ROUTINE ====================== Mantid::Geometry::GridDetector::createLayer in /mnt/R5_data1/data1/workspaces/ORNL-work/mantid/Framework/Geometry/src/Instrument/GridDetector.cpp
 258.6  322.1 Total MB (flat / cumulative)
     .      .  432:     return m_gridBase->getRelativePosAtXYZ(x, y, z) * V3D(scalex, scaley, scalez);
     .      .  433:   } else
     .      .  434:     return V3D(m_xstart + m_xstep * x, m_ystart + m_ystep * y, m_zstart + m_zstep * z);
     .      .  435: }
     .      .  436:
---
     .      .  437: void GridDetector::createLayer(const std::string &name, CompAssembly *parent, int iz, int &minDetID, int &maxDetID) {
     .      .  438:   // Loop and create all detectors in this layer.
    ~SNIP~
     .      .  469:       // Create the detector from the given id & shape and with xColumn as the
     .      .  470:       // parent.
 258.6  314.1  471:       auto *detector = new GridDetectorPixel(oss.str(), id, m_shape, xColumn, this, size_t(ix), size_t(iy), size_t(iz));
     .      .  472:
    ~SNIP~

This specific example shows the huge allocation associated with a grid detector expansion during an EventWorkspace instrument initialization. (Note that each detector pixel [out of possibly millions] is initialized using its own name, as a string!)

More advanced techniques: in-depth profiling of algorithm steps

The most direct way to profile the allocation details associated with step-wise execution of any algorithm is to use the jemalloc mallctl entry point.
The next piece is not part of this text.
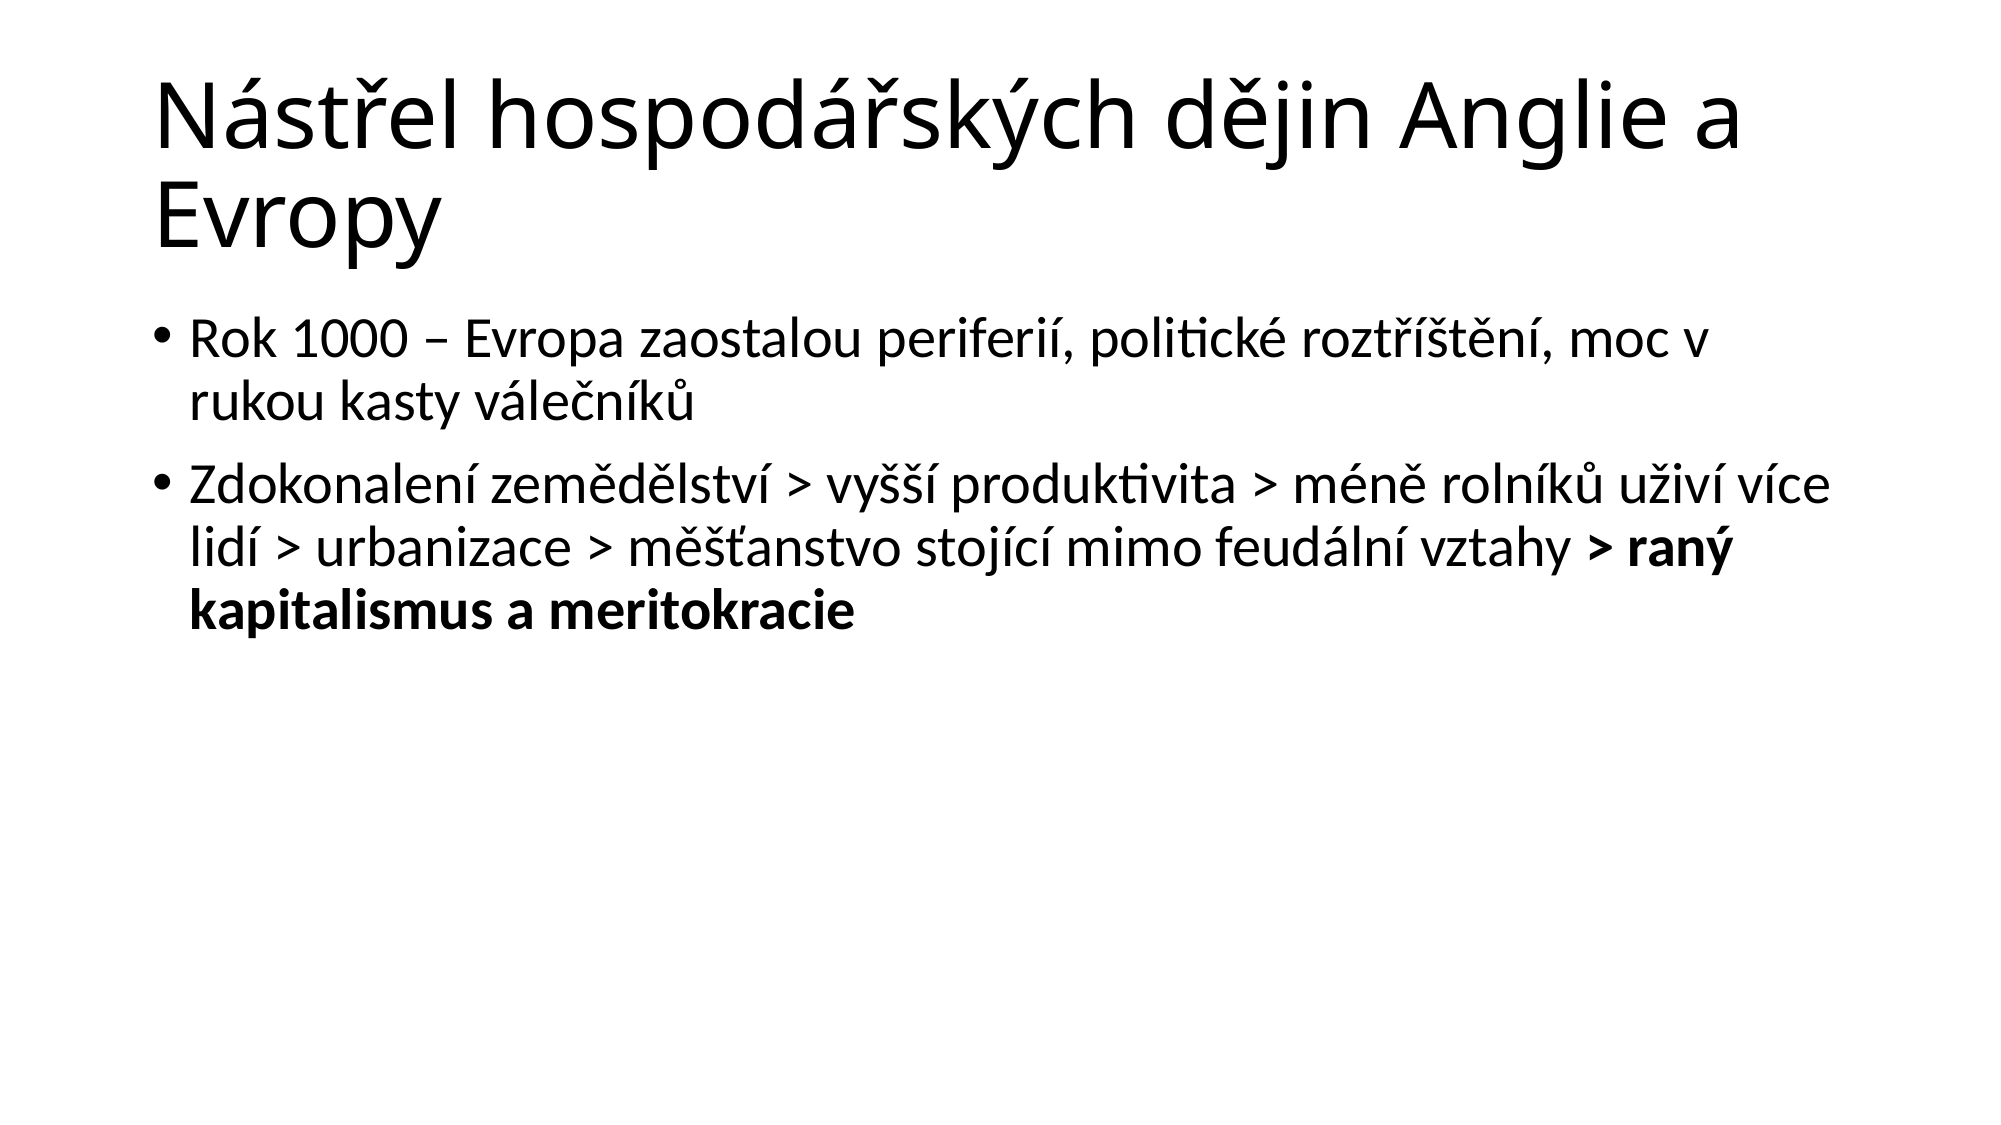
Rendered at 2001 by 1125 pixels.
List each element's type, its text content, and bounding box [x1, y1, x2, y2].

We still need to use MALLOC_CONF to enable profiling:

export MALLOC_CONF="prof:true"

For this example, we modify a C++-source file and add the following section (near the top):

// =============================================================
#include <chrono>
#include <cstring>
#include <string>
#include <thread>
#include <jemalloc/jemalloc.h>
namespace {
  bool mem_stats(const std::string& path) {
    const char *path_ = path.c_str();
    int err = mallctl("prof.dump",
                      nullptr, nullptr,
                      const_cast<char**>(&path_),
                      sizeof(const char*));
    return err == 0;
  }

  void periodic_mem_stats(std::chrono::seconds period, const std::string& path) {
    for (;;) {
      mem_stats(path);
      std::this_thread::sleep_for(period);
    }
  }
}
const std::string STATS_ROOT = "<your profiles dump directory path>";
// =============================================================

Now, whenever we want to generate a new profile after the execution of a section of code, we simply call the function:

mem_stats(STATS_ROOT + "/loadEvents-exit.dat");

After building Mantid, setting MALLOC_CONF as above, and executing an appropriate Python script: this generates a profile and writes it to the on-disk location "${STATS_ROOT}/loadEvents-exit.dat".